Determining threshold pace is most accurate when undergoing lab testing. Threshold pace can be calculated using Tinman’s training calculator which is useful when calculating training paces. To read a more about the benefits of threshold training click here for another Trackstaa article which we go into greater detail.
In a normal week the Ingebrigtsen’s will do 4-5 Threshold sessions. These sessions are done on Tuesday and Thursday morning and evening as well as Saturday evening. Some key Threshold training sessions of theirs are 5 x 6 minutes with 1-minute recovery and 10 x 1km with 1-minute recovery. These sessions are unique to normal threshold sessions. This is so they can keep track of their blood lactate levels.
Other types of sessions
Hills – The brothers usually do Hills on a Saturday as part of a double session day. This session is usually in the morning before a threshold in the evening. A typical hill session would be 2x10x200m at 800m effort with jog back recovery.
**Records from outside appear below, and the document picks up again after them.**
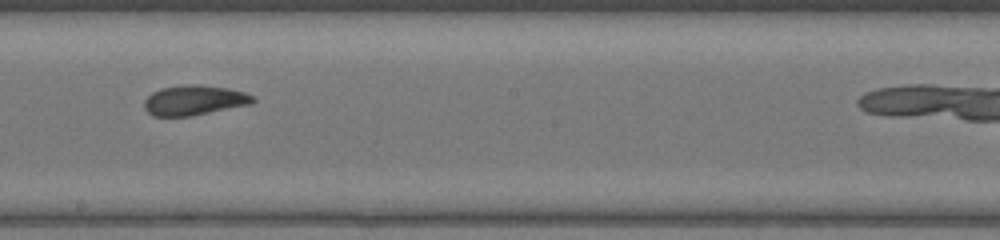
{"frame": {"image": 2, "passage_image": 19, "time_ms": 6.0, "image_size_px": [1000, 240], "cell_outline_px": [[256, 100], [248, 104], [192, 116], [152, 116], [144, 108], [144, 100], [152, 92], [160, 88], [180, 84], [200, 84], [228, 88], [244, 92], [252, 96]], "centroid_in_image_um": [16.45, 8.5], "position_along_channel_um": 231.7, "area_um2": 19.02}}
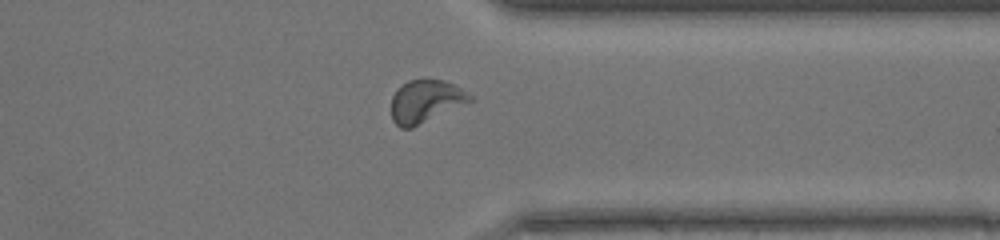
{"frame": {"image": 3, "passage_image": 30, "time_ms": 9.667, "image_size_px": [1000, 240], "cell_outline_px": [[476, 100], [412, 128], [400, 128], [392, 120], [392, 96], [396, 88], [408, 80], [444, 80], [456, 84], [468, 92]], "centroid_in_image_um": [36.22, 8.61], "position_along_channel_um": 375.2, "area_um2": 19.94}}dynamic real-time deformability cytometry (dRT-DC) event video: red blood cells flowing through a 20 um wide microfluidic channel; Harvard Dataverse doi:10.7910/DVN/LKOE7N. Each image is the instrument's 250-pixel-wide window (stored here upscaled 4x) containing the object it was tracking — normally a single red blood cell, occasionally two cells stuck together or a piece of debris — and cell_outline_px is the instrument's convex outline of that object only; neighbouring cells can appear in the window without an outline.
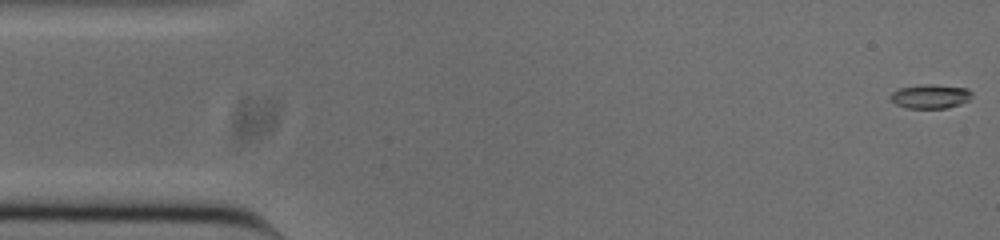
{"species": "common noctule bat (a hibernating species)", "species_latin": "Nyctalus noctula", "temperature_condition": "cold", "stored_images_in_passage": 53, "camera_frame_rate_fps": 3000, "um_per_image_px": 0.085, "animal": {"sex": "male", "body_mass_g": 20.0, "forearm_length_mm": 53.3}, "frame": {"image": 1, "passage_image": 1, "time_ms": 0.0, "image_size_px": [1000, 240], "cell_outline_px": [[972, 96], [968, 100], [960, 104], [948, 108], [904, 108], [888, 100], [888, 96], [892, 92], [900, 88], [924, 84], [932, 84], [968, 88], [972, 92]], "centroid_in_image_um": [79.05, 8.19], "position_along_channel_um": 6.0, "area_um2": 11.62}}
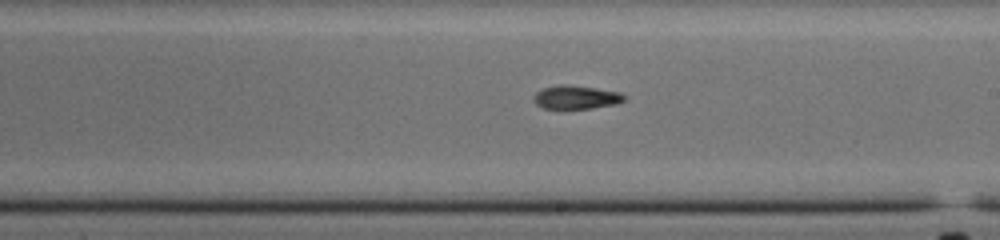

Hill sessions are beneficial as they help develop strength and power. As well as maintaining a correct form when fatigued.
Strength training – To the best of my knowledge Ingebrigtsen’s do strength training on Sunday after a long run. I assume they also do core in the week, but this session is more weight prioritised. Gym increases strength and muscular endurance as well as reduces the risk of injury.
Long runs – They do a long run on Sundays which is usually between 20-25km these Long runs aren’t fast and usually vary between 3:40-4:10 per KM.
Easy runs – They fill the rest of the week with easy runs which vary in mileage. I’ve heard their mileage is mostly over 100 miles a week.
Track sessions – They do track sessions March-September in a normal season; however I do not know much about these. Before races they tend to do 300s at race pace.